O'Reilly's pants continue to burn
JED BABBIN, CONTRIBUTING EDITOR, AMERICAN SPECTATOR: Well, it was fairly typical of what they always do. They disagreed with something I said on television. It was about the Iraq war and the fact that we did not find Saddam's weapons of mass destruction proved absolutely nothing about whether he had them before the war, because we gave him six months to fiddle and diddle with them and Charles Deulfer's (search) report probably shows that they were taken somewhere else, perhaps, into Syria.Um, no.
Basically, by the time that I got home, they had somehow found my e-mail address and posted it on their Web site, saying that I was a liar and I'd gotten, oh, I don't know, 100, 150 e-mails, all on the basic eloquence level of liar, liar, pants on fire.
O'REILLY: So they violated your privacy by putting out your personal e-mail address. Then the zombies that feed off the trough of these people wrote pretty much the identical e-mail. Because I get identical e-mails. That's what I get. So they're pretty much identical. These zombies can't even think for themselves. They have to tell them what to write, correct?
Media Matters did put an e-mail address on their article, but it wasn't personal. The e-mail they used was email@example.com. Until sometime earlier this year, if you had clicked on the E-mail Author choice in the upper-right hand side of a Jed Babbin National Review Online article, that's the e-mail that would have come up. It was the National Review's e-mail naming system (Jonah Goldberg=JonahNRO@aol.com) and was readily available long before Media Matters ever put it on the web.
Sometime earlier this year, though, there was a change to the National Review's system. Now, clicking e-mail author gets you firstname.lastname@example.org. When Media Matters ran their article on June 7th, however, it's likely that they searched for Jed Babbin's e-mail and found it either on this rightwing blog among a bunch of other conservative e-mail addresses (posted 10 months before Media Matters listed it) or on, say, a copied Babbin column which shows the old NRO e-mail listed at the top, like this one.
In other words, O'Reilly, once again, can't even be bothered to get the little things right. The man simply does not care for the truth.
P.S. You should, by the way, go back and read the original Media Matters report on Babbin. Babbin said this:
The Duelfer report said that. The Duelfer report also said that there was a very substantial body of evidence that showed that much of what Saddam had was moved and might have been moved into Syria. Duelfer said that very specifically.Guess what? He's still lying. In March of this year, Duelfer released an addendum to his original report (PDF link). One section of it was titled, "Prewar Movement of WMDMaterial Out of Iraq." I reprint it in it's entirety here, with Nitpicker emphases.

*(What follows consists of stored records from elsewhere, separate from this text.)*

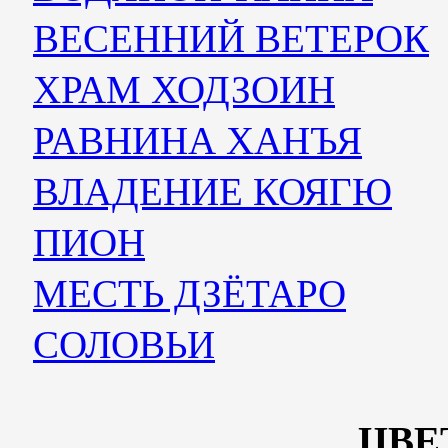
ВЕСЕННИЙ ВЕТЕРОК
ХРАМ ХОДЗОИН
РАВНИНА ХАНЪЯ
ВЛАДЕНИЕ КОЯГЮ
ПИОН
МЕСТЬ ДЗЁТАРО
СОЛОВЬИ
ЦВЕ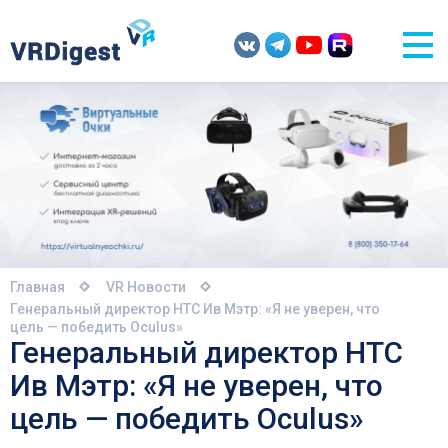
Главная
VR Новости
Генеральный директор HTC Ив Мэтр: «Я не уверен, что
цель — победить Oculus»
Генеральный директор HTC
Ив Мэтр: «Я не уверен, что
цель — победить Oculus»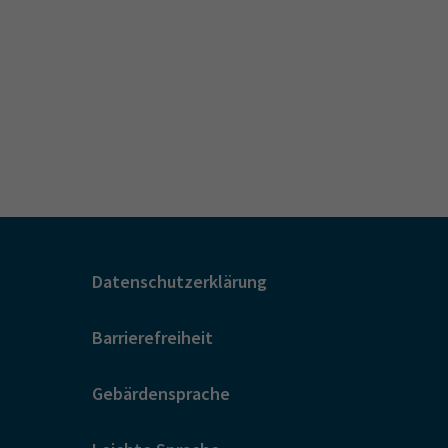
Datenschutzerklärung
Barrierefreiheit
Gebärdensprache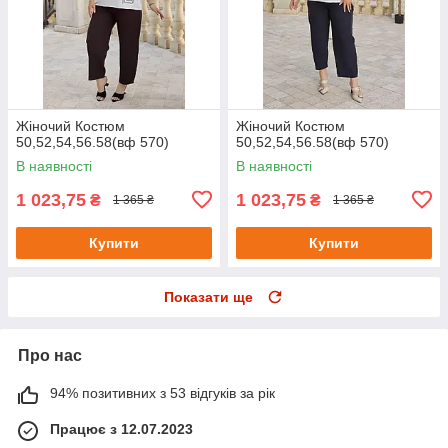
Жіночий Костюм
Жіночий Костюм
50,52,54,56.58(вф 570)
50,52,54,56.58(вф 570)
В наявності
В наявності
1 023,75
1 023,75
₴
₴
1 365 ₴
1 365 ₴
Купити
Купити
Показати ще
Про нас
94% позитивних з 53 відгуків за рік
Працює з 12.07.2023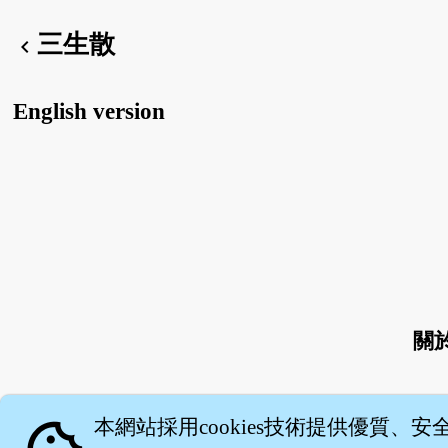
三生散
chevron_left
English version
關
本網站採用cookies技術提供優質、安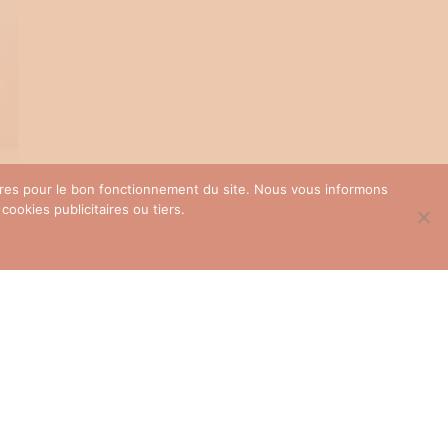
oires pour le bon fonctionnement du site. Nous vous informons
ookies publicitaires ou tiers.
té
Protège carnet de santé
personnalisé
28,00
€
SELECT OPTIONS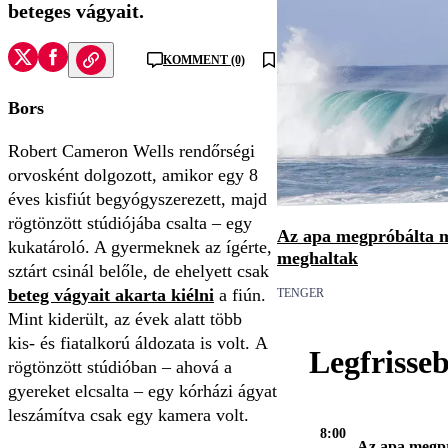
beteges vágyait.
KOMMENT (0)
Bors
Robert Cameron Wells rendőrségi
orvosként dolgozott, amikor egy 8
éves kisfiút begyógyszerezett, majd
rögtönzött stúdiójába csalta – egy
Az apa megpróbálta m
kukatároló. A gyermeknek az ígérte,
meghaltak
sztárt csinál belőle, de ehelyett csak
beteg vágyait akarta kiélni
a fiún.
TENGER
Mint kiderült, az évek alatt több
kis- és fiatalkorú áldozata is volt. A
Legfrisse
rögtönzött stúdióban – ahová a
gyereket elcsalta – egy kórházi ágyat
leszámítva csak egy kamera volt.
8:00
Az apa megp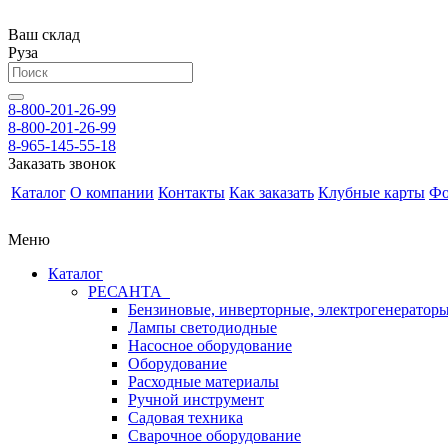
Ваш склад
Руза
8-800-201-26-99
8-800-201-26-99
8-965-145-55-18
Заказать звонок
Каталог
О компании
Контакты
Как заказать
Клубные карты
Фо
Меню
Каталог
РЕСАНТА
Бензиновые, инверторные, электрогенератор
Лампы светодиодные
Насосное оборудование
Оборудование
Расходные материалы
Ручной инструмент
Садовая техника
Сварочное оборудование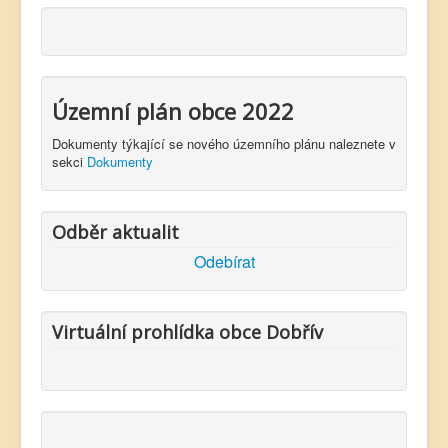
Územní plán obce 2022
Dokumenty týkající se nového územního plánu naleznete v
sekci
Dokumenty
Odběr aktualit
Odebírat
Virtuální prohlídka obce Dobřív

ISG formed a working group to investigate the possibility of the evacuation of WMD-related material from Iraq prior to the 2003 war. This group spent several months examining documents, interviewing former Iraqi officials, examining previous intelligence reports, and conducting some site investigations. The declining security situation limited and finally halted this investigation. The results remain inconclusive, but further investigation may be undertaken when circumstances on the ground improve.Yes, your pants do appear to be on fire, sir.
The investigation centered on the possibility that WMD materials were moved to Syria. As is obvious from other sections of the Comprehensive Report, Syria was involved in transactions and shipments of military and other material to Iraq in contravention of the UN sanctions. This indicated a flexibility with respect to international law and a strong willingness to work with Iraq—at least when there was considerable profit for those involved. Whether Syria received military items from Iraq for safekeeping or other reasons has yet to be determined. There was evidence of a discussion of possible WMD collaboration initiated by a Syrian security officer, and ISG received information about movement of material out of Iraq, including the possibility that WMD was involved. In the judgment of the working group, these reports were sufficiently credible to merit further investigation.
ISG was unable to complete its investigation and is unable to rule out the possibility that WMD was evacuated to Syria before the war. It should be noted that no information from debriefing of Iraqis in custody supports this possibility. ISG found no senior policy, program, or intelligence officials who admitted any direct knowledge of such movement of WMD. Indeed, they uniformly denied any knowledge of residual WMD that could have been secreted to Syria.
Nevertheless, given the insular and compartmented nature of the Regime, ISG analysts believed there was enough evidence to merit further investigation. It is worth noting that even if ISG had been able to fully examine all the leads it possessed, it is unlikely that conclusive information would have been found. At best, barring discovery of original documentary evidence of the transfer, reports or sources may have been substantiated or negated, but firm conclusions on actual WMD movements may not be possible.
Based on the evidence available at present, ISG judged that it was unlikely that an official transfer of WMD material from Iraq to Syria took place. However, ISG was unable to rule out unofficial movement of limited WMD-related materials.